Percurso monocromático…

Na entrada anterior insurgi-me contra a homogeneização escolar por motivos conceptuais [reclamando uma filosofia pedagógica personalista assente na escola cultural]. Podia juntar outras razões, nomeadamente, a uniformização de produtos administrativos [atente-se ao facto de as telas monocromáticas que reflectem os projectos educativos, os planos curriculares de escola, e outros documentos, não projectarem os diferentes contextos educativos]; a dispersão curricular de tamanho único [que impede uma escola de mandar às urtigas as áreas curriculares não disciplinares, por exemplo, e usar esse crédito horário para reforçar a dimensão curricular restrita].

Isto vem a propósito da abertura do processo de candidaturas para a constituição de turmas com Percursos Curriculares Alternativos.

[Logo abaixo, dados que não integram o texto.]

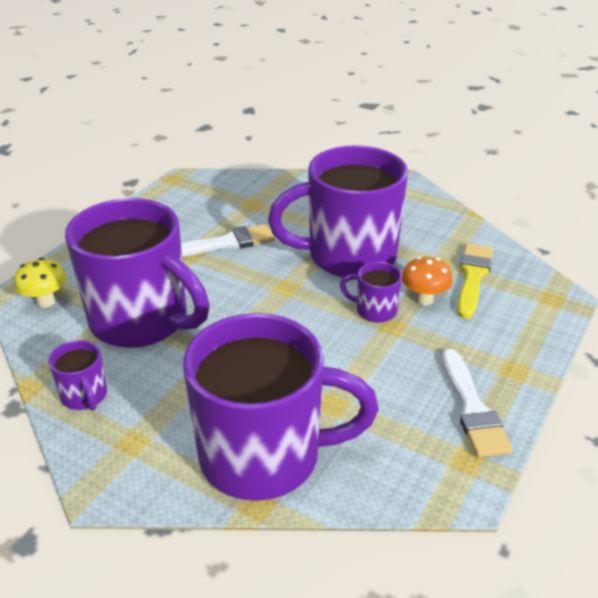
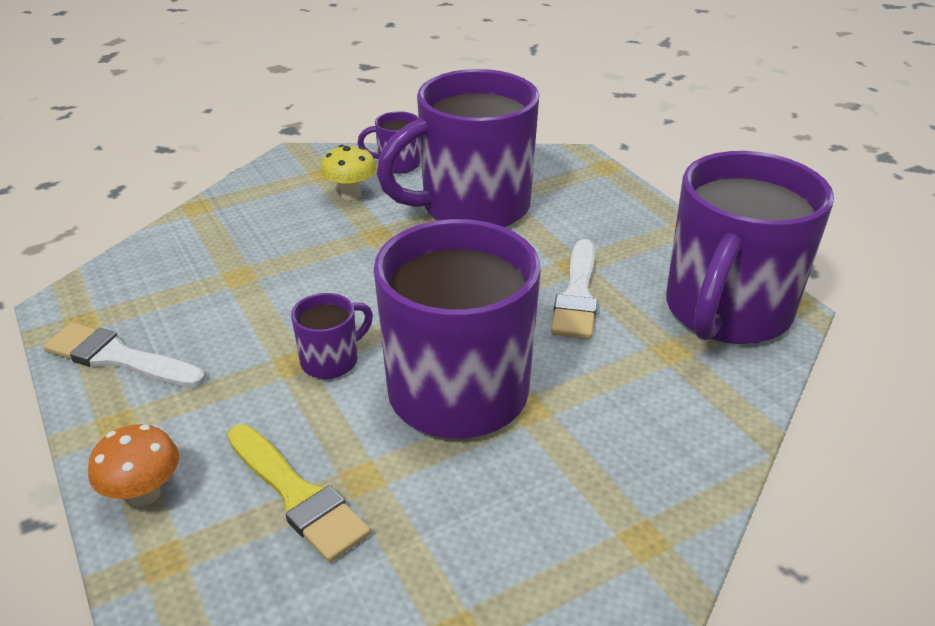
camera: 120 degrees right, 0 degrees up
yellow mushroom [14,258,67,308] -> yellow mushroom moved to [320,145,377,200]
purple mug [183,313,379,501] -> purple mug moved to [666,151,834,344]
orange mushroom [402,257,453,306] -> orange mushroom moved to [88,424,179,507]

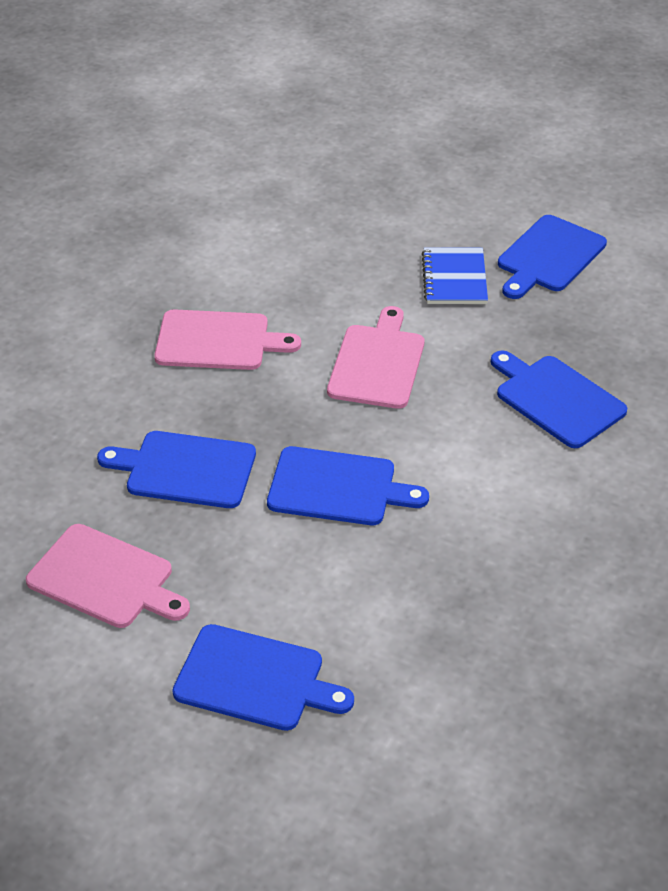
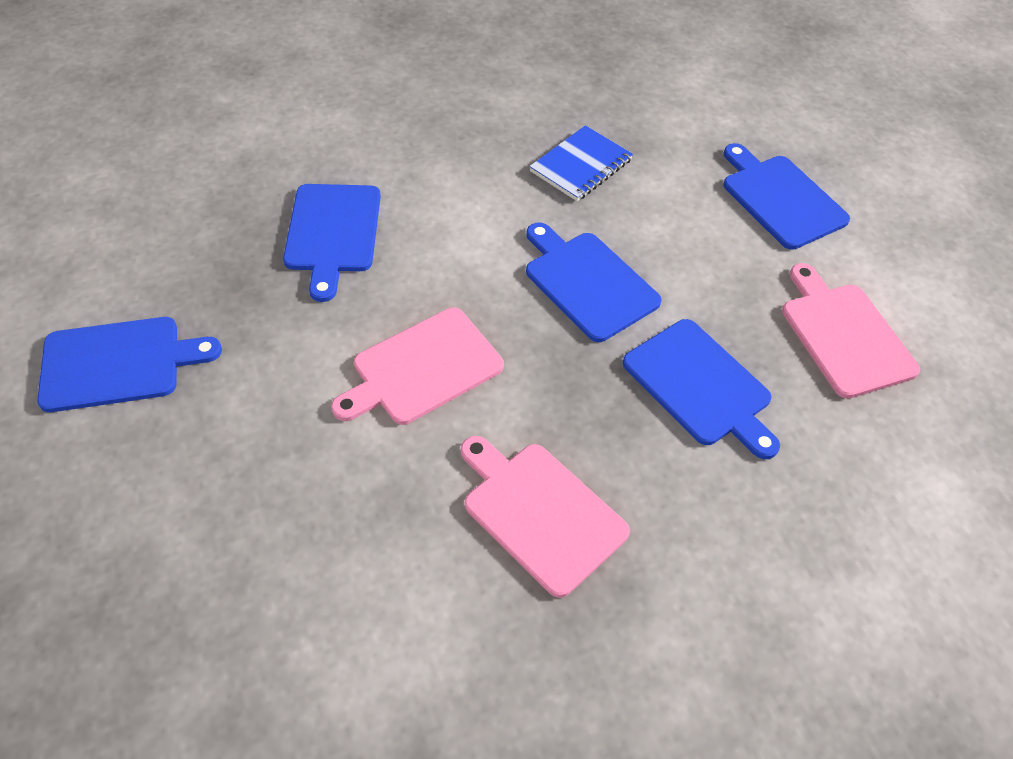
camera: 140 degrees left, 10 degrees up
blue notebook [422,247,488,304] -> blue notebook moved to [529,125,633,201]

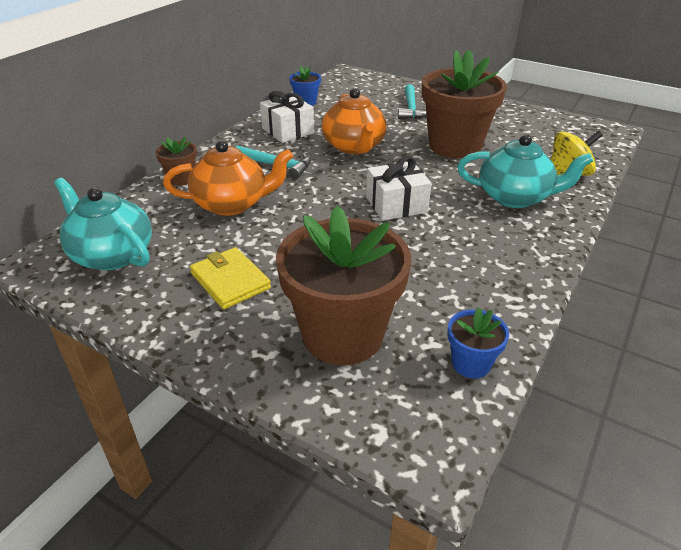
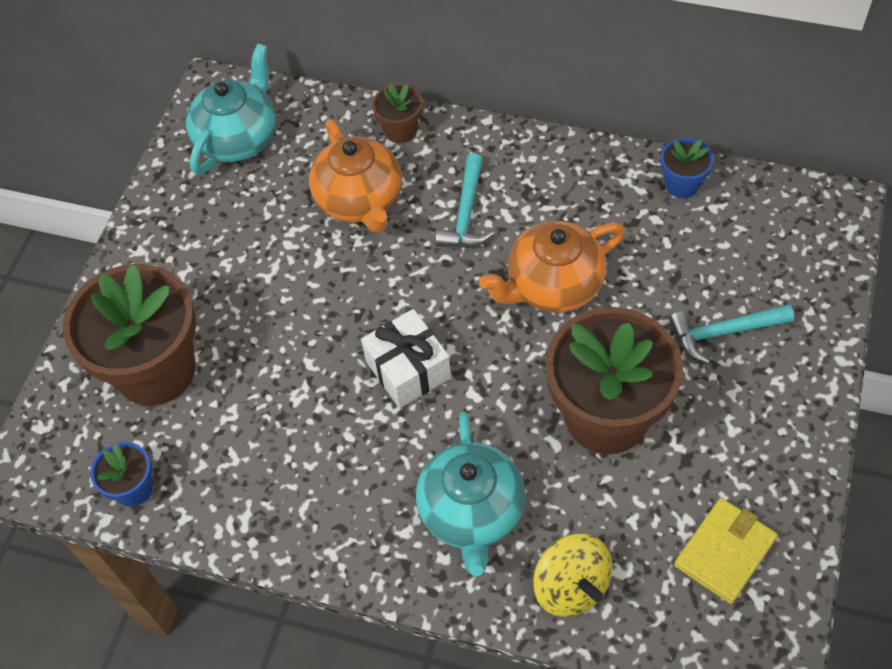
camera: 80 degrees right, 20 degrees up
yellow wallet [190,247,271,309] -> yellow wallet moved to [674,498,778,604]
white gift [260,91,314,143] -> none

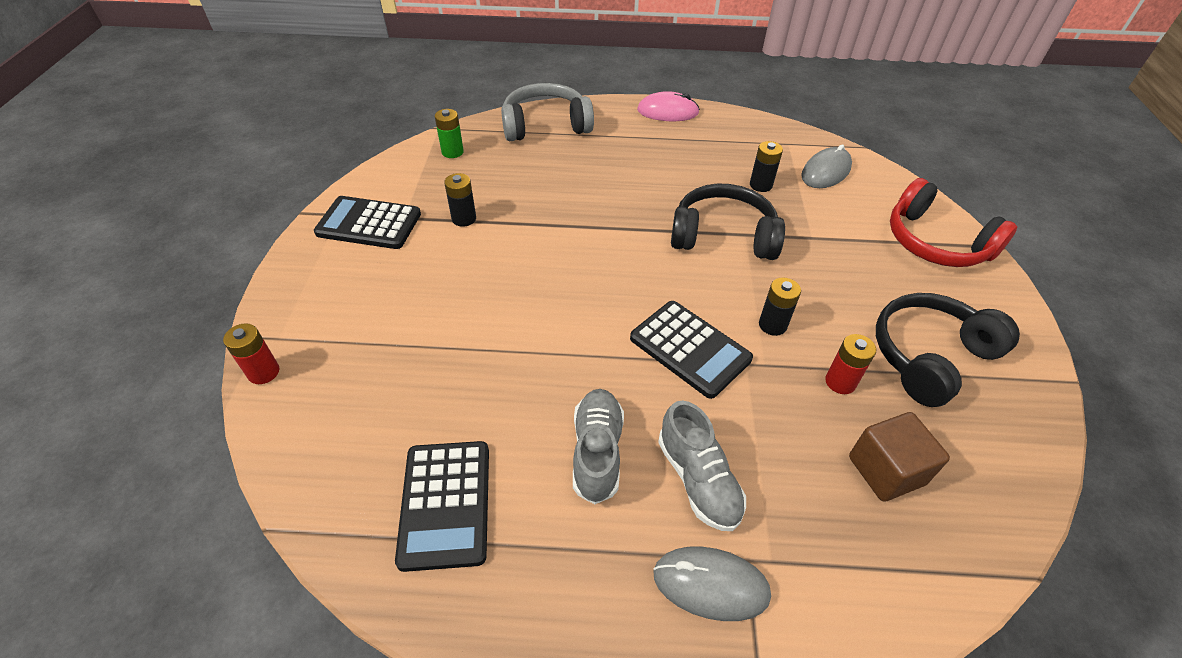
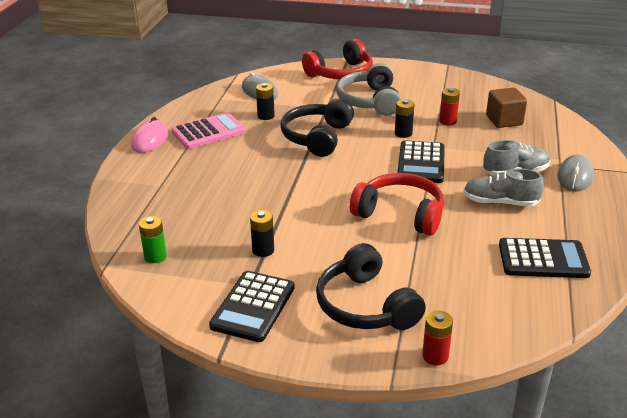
camera: 80 degrees left, 15 degrees down
grey headphones [501,83,594,141] -> grey headphones moved to [336,63,401,116]
black calculator [630,301,753,399] -> black calculator turned 135 degrees clockwise [397,140,445,183]
black headphones [876,293,1020,407] -> black headphones moved to [316,243,426,330]
none -> pink calculator [172,112,246,149]
none -> red headphones [350,173,444,236]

E quem são os destinatários? São os alunos até 15 anos de idade, inclusive, que se encontrem em qualquer das seguintes situações:

  • Ocorrência de insucesso escolar repetido;
  • Existência de problemas de integração na comunidade escolar;
  • Ameaça de risco de marginalização, de exclusão social ou abandono escolar;
  • Registo de dificuldades condicionantes de aprendizagem, nomeadamente: forte desmotivação, elevado índice de abstenção, baixa auto-estima e falta de expectativas relativamente à aprendizagem e ao futuro, bem como o desencontro entre a cultura escolar e a sua cultura de origem.

Atendendo a que uma das condições para a abertura deste processo é a garantia de que a matriz curricular apresentada assegura a aquisição de competências essenciais definidas para o ciclo a que se reporta o percurso alternativo, por que razão não se permite a abertura deste processo aos restantes alunos?